> [Task instructions]:
Your answer should be exactly the lines from the one that contains "उद्योग ,पर्यटन , बन तथा वातावरण मन्त्रालय" through the final line of the entries below, and nothing else.

> [Dataset entries]:

::::

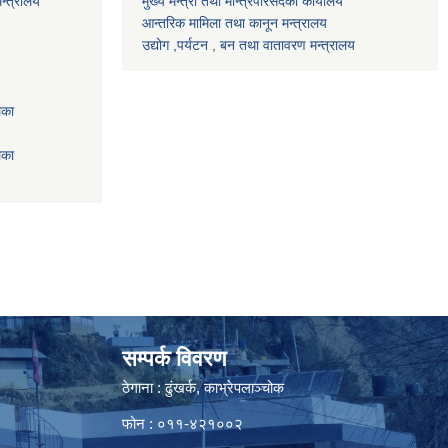
न्त्रालय
मुख्य मन्त्री तथा मन्त्रिपरिसदको कार्यालय
आन्तरिक मामिला तथा कानून मन्त्रालय
उद्योग ,पर्यटन , बन तथा वातावरण मन्त्रालय
िका
िका
सम्पर्क विवरण
ठेगाना : ढुंखर्क, काभ्रेपलाञ्चोक
फोन : ०११-४२१००२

::::

> [Written response]:
उद्योग ,पर्यटन , बन तथा वातावरण मन्त्रालय
िका
िका
सम्पर्क विवरण
ठेगाना : ढुंखर्क, काभ्रेपलाञ्चोक
फोन : ०११-४२१००२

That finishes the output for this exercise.